I guess settling down for a peaceful life with a man I love dearly was never meant to be my destiny. Every time I get close to having everything I've ever wanted everything falls apart in the most ridiculously cruel of ways. I'm almost afraid that if I have a child it will die very young with my luck. I could not bear that kind of loss. Losing Jonghyun already tore me apart so badly that I needed rehab for three years. Now that I'm slowly losing Minho as well I can feel the urges to use coming back. Just a few little pills and all my pain will go away. If I were to lose a child I would be beyond devastated. Life would no longer be worth living at that point. I can't live alone. It's the most dreadful way to live that I could ever imagine. Even if I lived out on the street it wouldn't be that bad if I had a companion, but without human connection I fall apart completely.
It's become so bad lately that Jinki has actually been dropping by every other day to check on me. For him to be concerned enough about me to leave his house, which he rarely ever leaves, means that I look even worse than I feel.
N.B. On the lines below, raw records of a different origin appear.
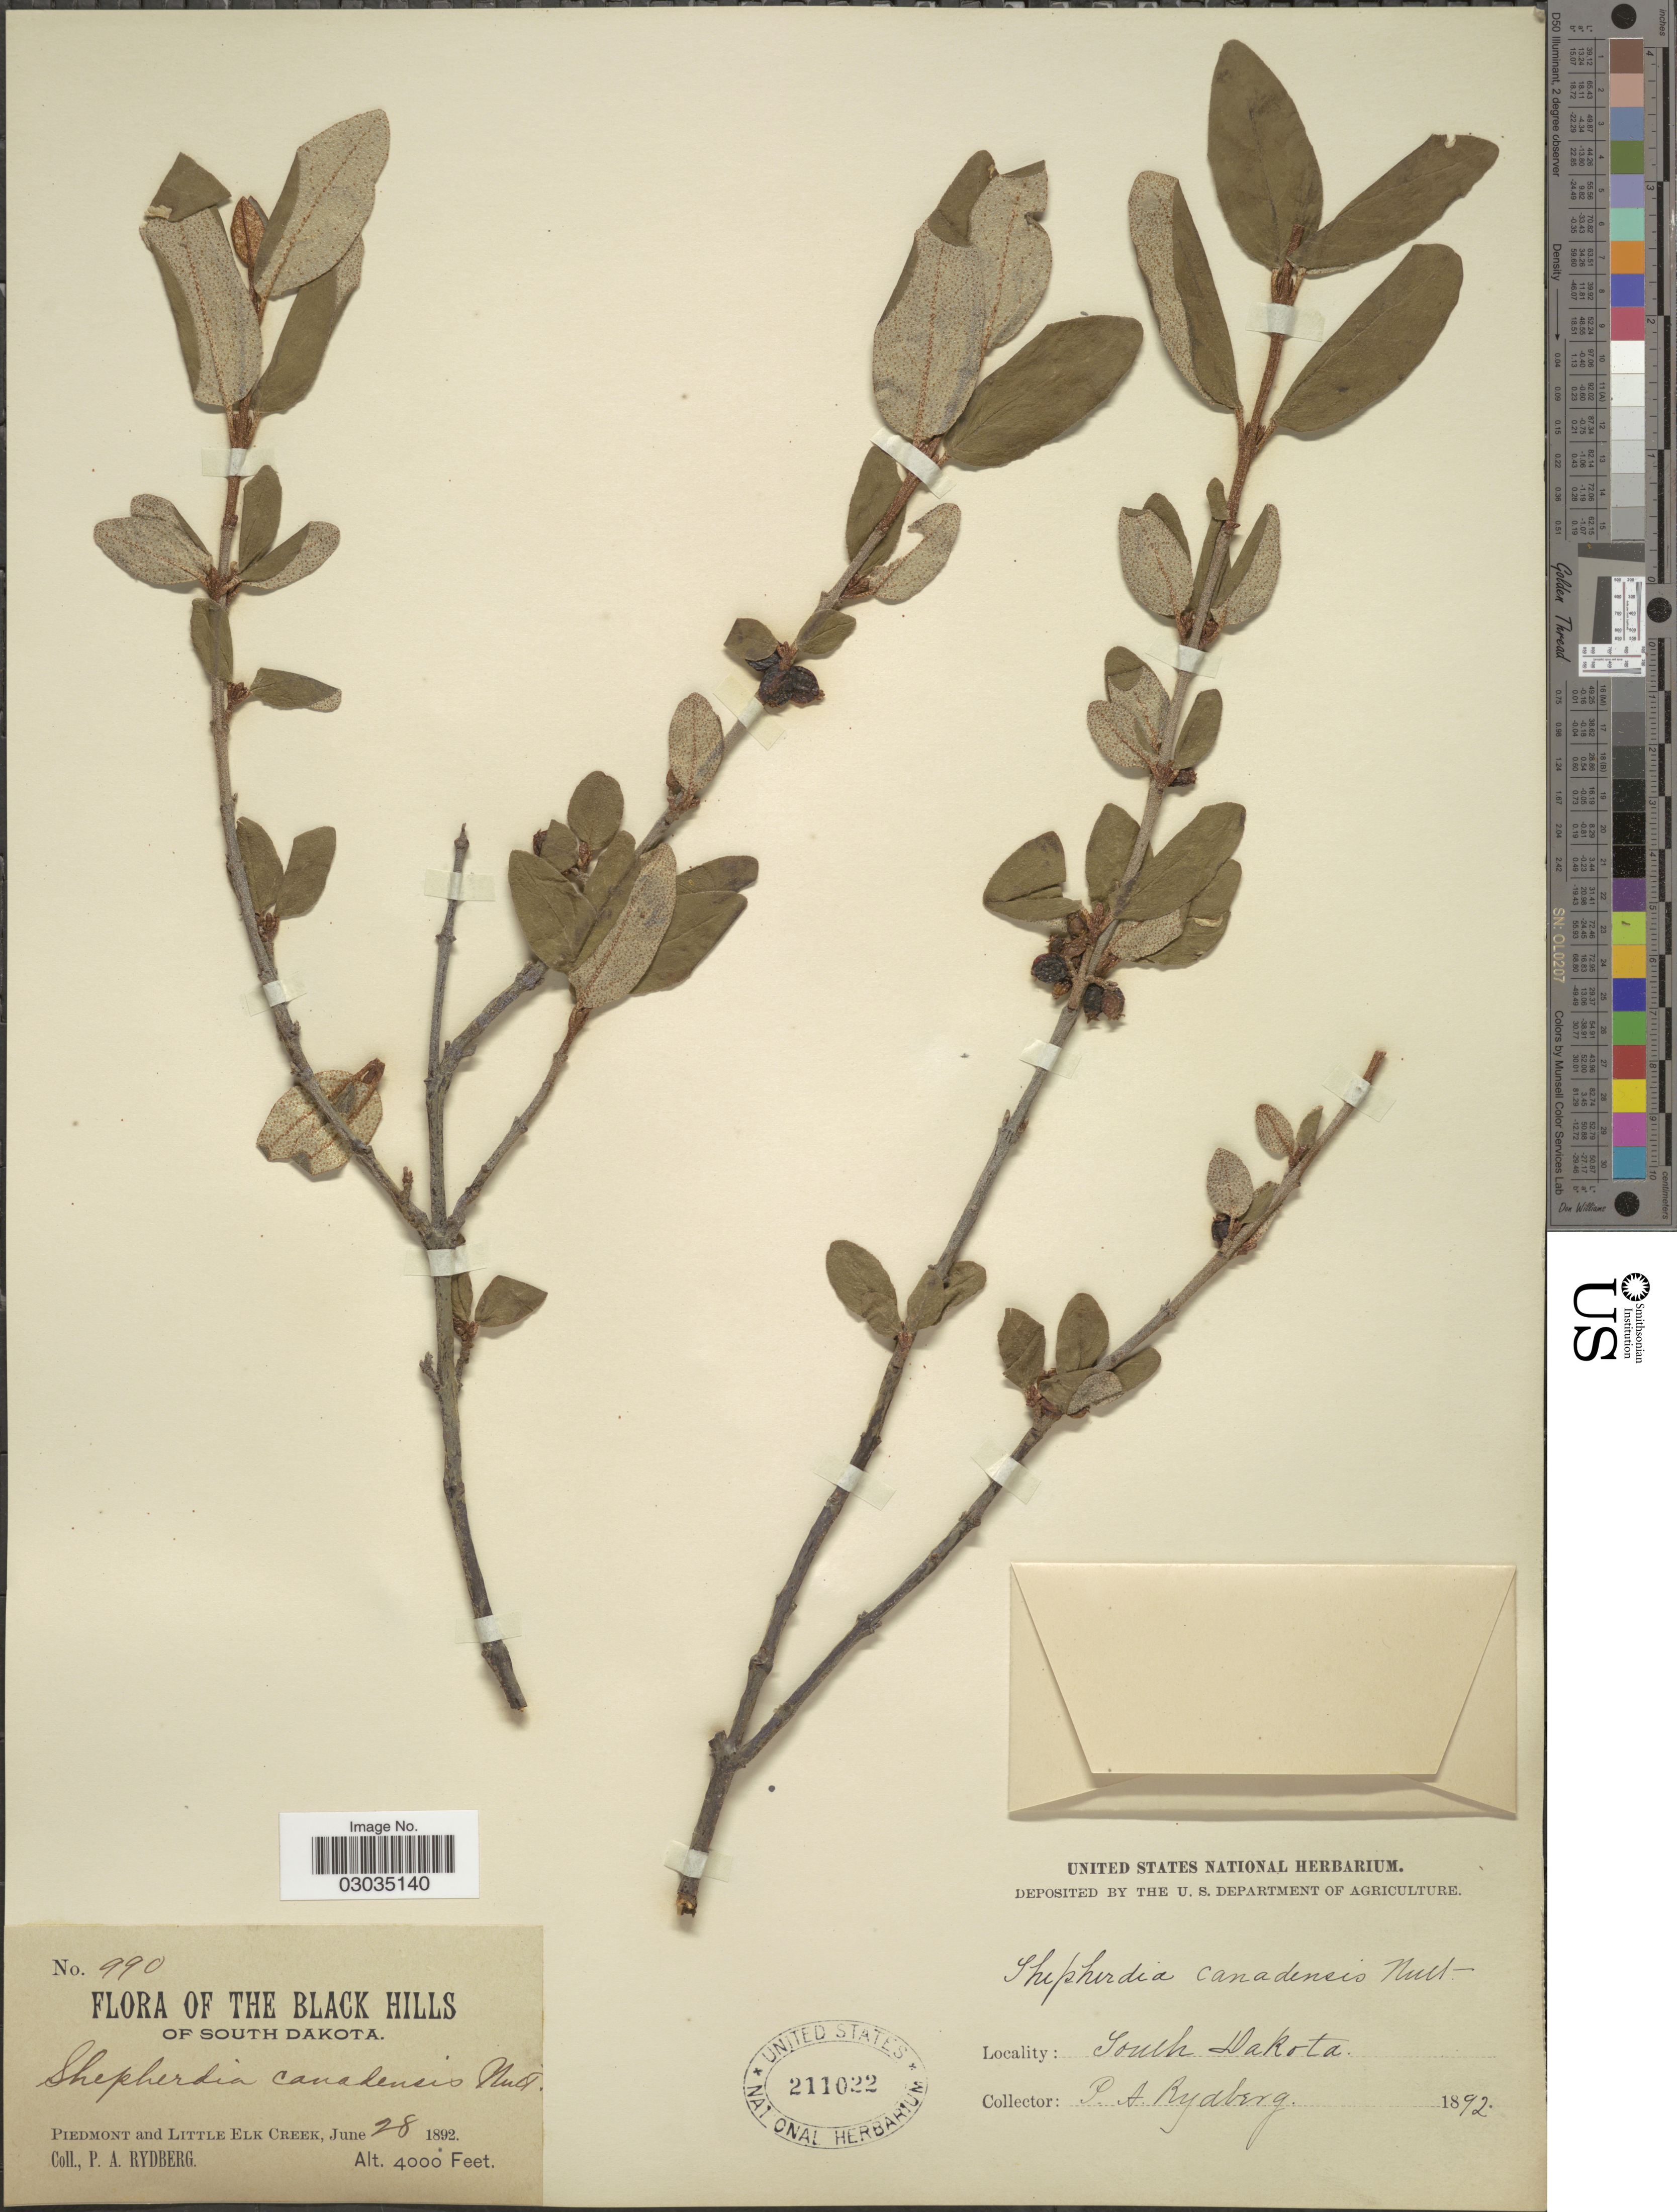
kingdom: Plantae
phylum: Tracheophyta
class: Magnoliopsida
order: Rosales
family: Elaeagnaceae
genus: Shepherdia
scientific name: Shepherdia canadensis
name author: (L.) Nutt.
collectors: P. A. Rydberg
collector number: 990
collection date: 1892-06-28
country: United States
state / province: South Dakota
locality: The Black Hills of South Dakota, Piedmont and Little Elk Creek.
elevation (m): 1219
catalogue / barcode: US 211022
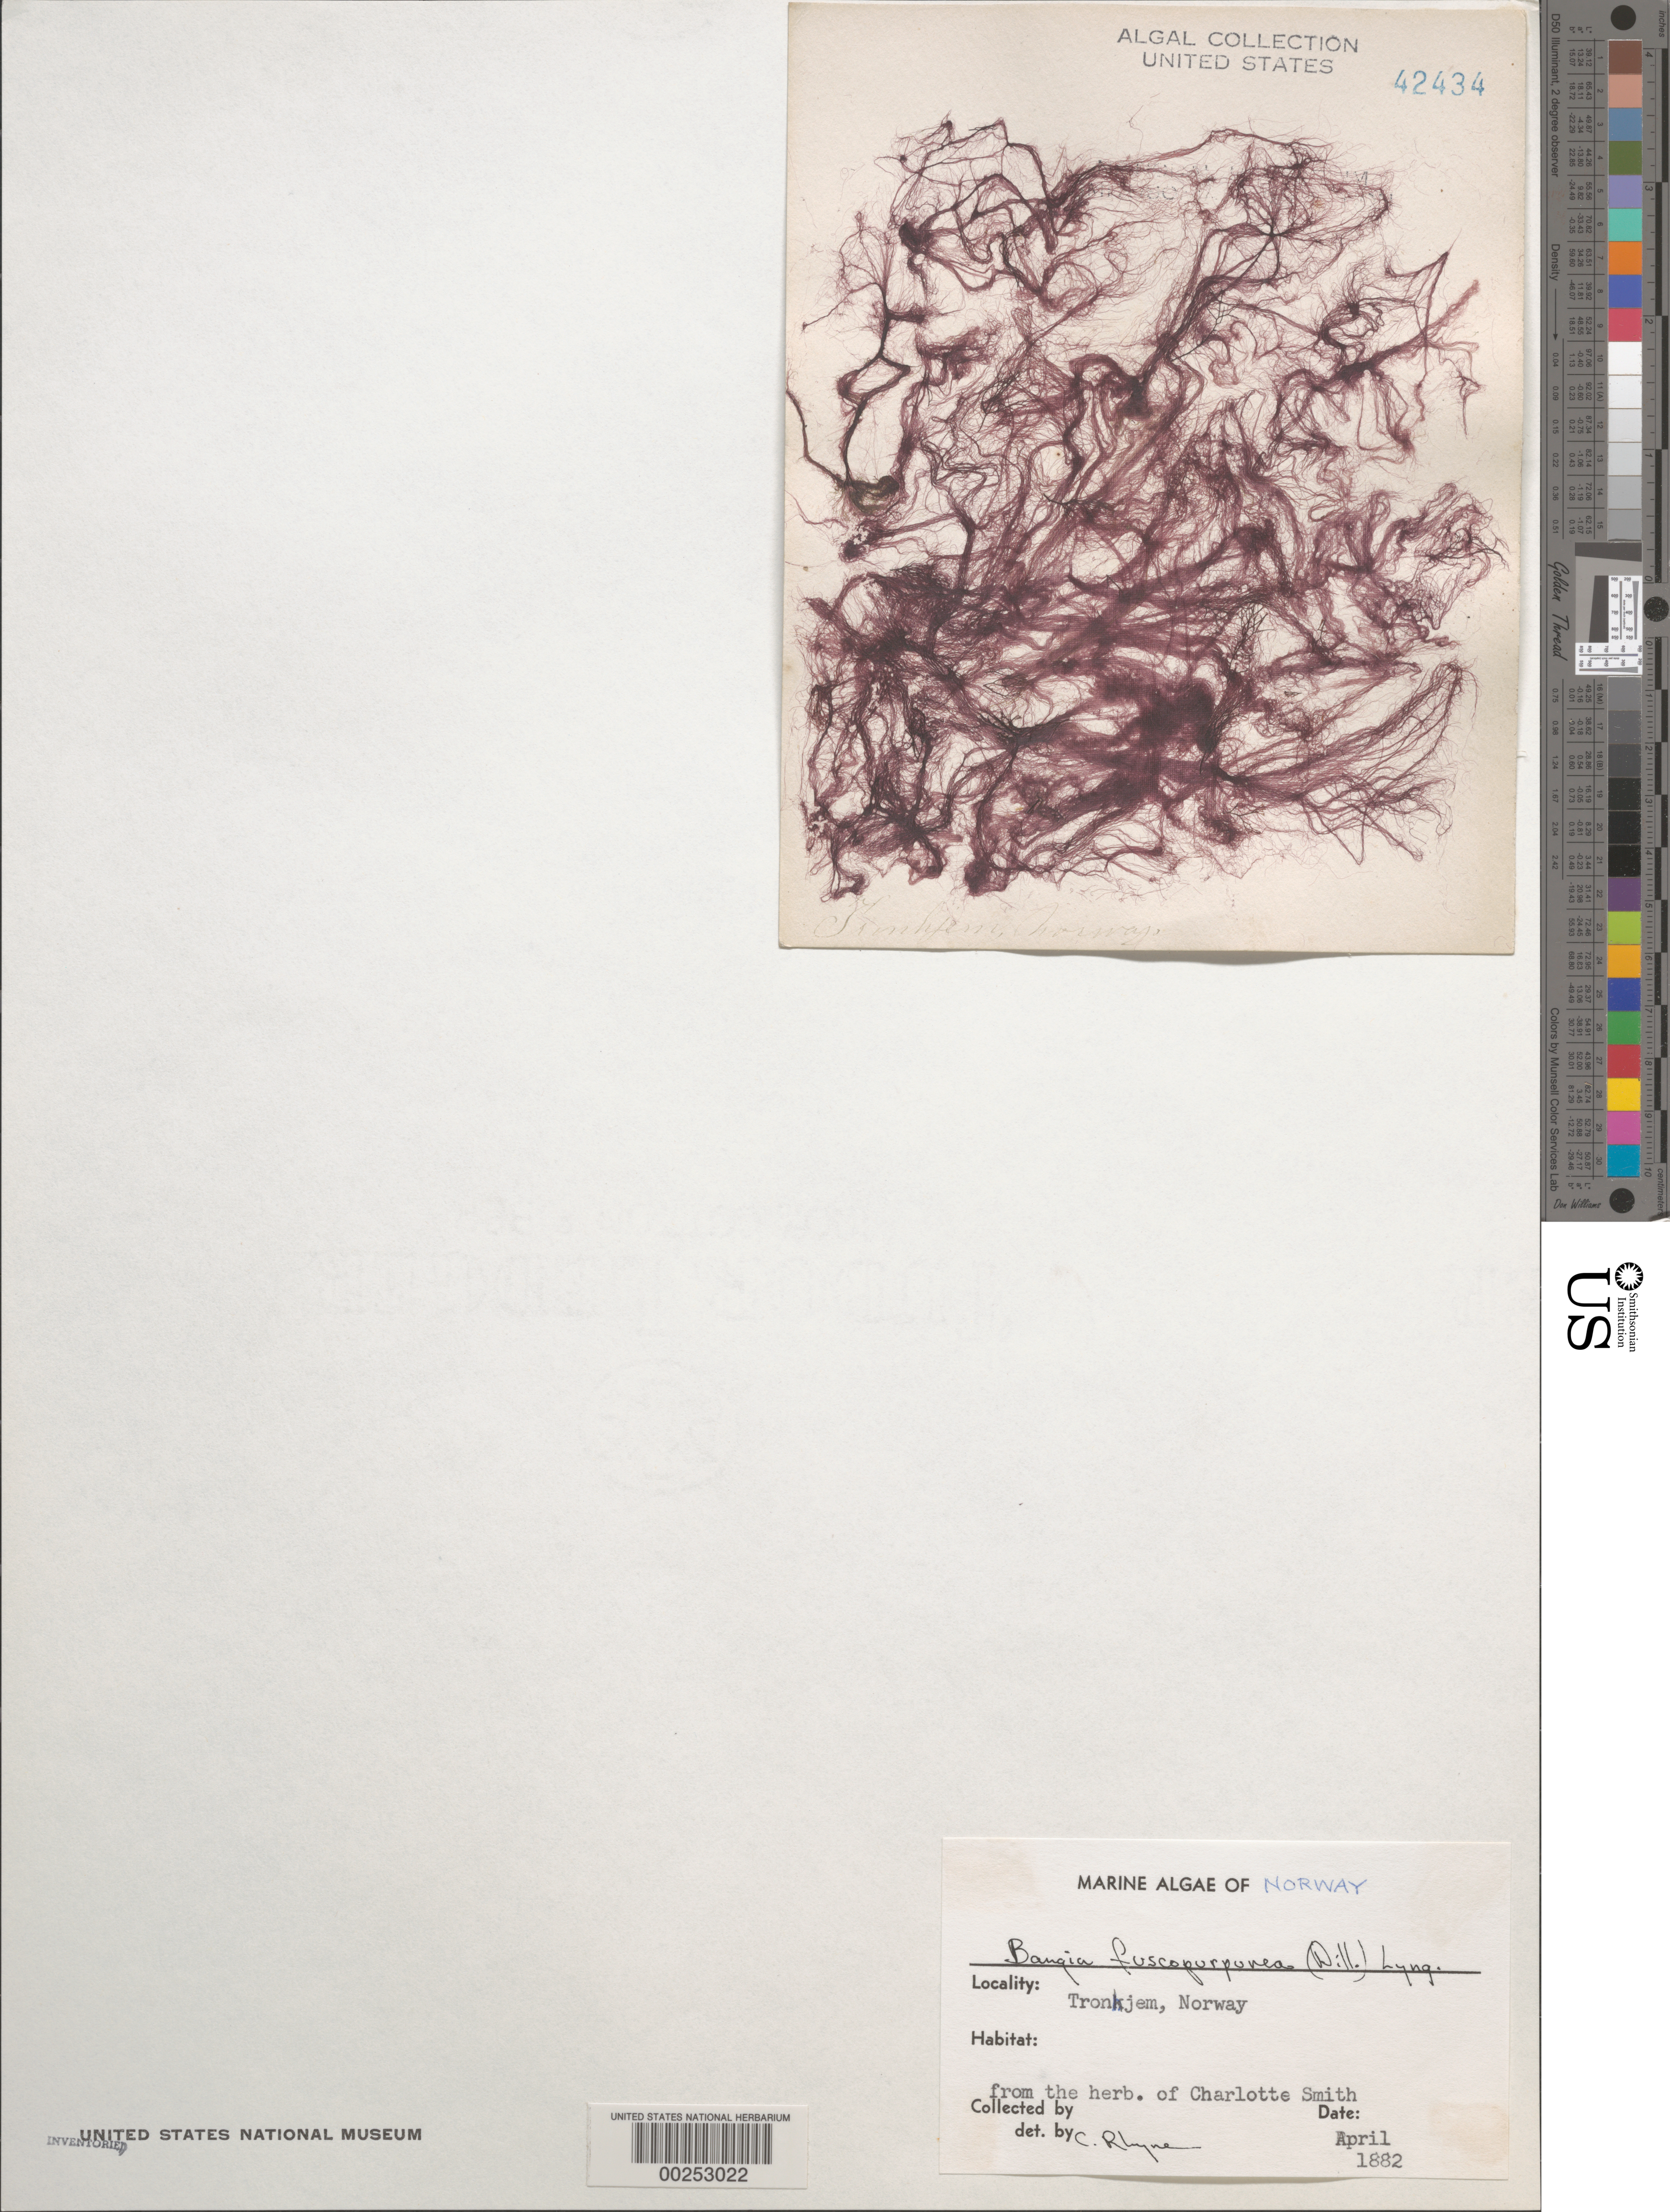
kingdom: Plantae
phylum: Rhodophyta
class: Bangiophyceae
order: Bangiales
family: Bangiaceae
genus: Bangia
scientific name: Bangia fuscopurpurea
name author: (Dillwyn) Lyngb.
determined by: Rhyne, C. F.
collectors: Charlotte Smith (herbarium)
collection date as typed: Apr 1882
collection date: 1882-04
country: Norway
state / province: Trøndelag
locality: Trondheim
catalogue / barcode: US 42434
I don't want to get sent back to rehab or worse, end up in jail too, but the temptations keep getting stronger. I want to do anything to get the pain to stop. Why should one person ever have to suffer through this much? If I wasn't meant to be a content househusband then what was I made for? What purpose is so unique that only I can serve it, and why must it cost me my happiness? It isn't fair! I never asked for too much. All I want at the very least is a loving husband, yet apparently that is the one thing I may never be allowed to have.
Maybe... This is a punishment of some sort. Did I make the wrong choice by choosing Minho over Jonghyun? Is this fate's way of telling me to go back to him? I suppose that would make sense. We are still technically married after all. Our souls have been bonded eternally, and the bond is trying to pull me back to Jonghyun like a chain. I reached the end of it by becoming so close to Minho, so they took him away to keep me loyal to who I truly belong to. That's what my life has been destined to, waiting around for decades until Jonghyun remembers me or I eventually forget him due to old age. I haven't seen him in a few weeks, because I've been so distraught over Minho's situation. Perhaps I'll go see him tomorrow. Maybe he can soothe my aching heart just by reminding me of the happier days of my life with his existence.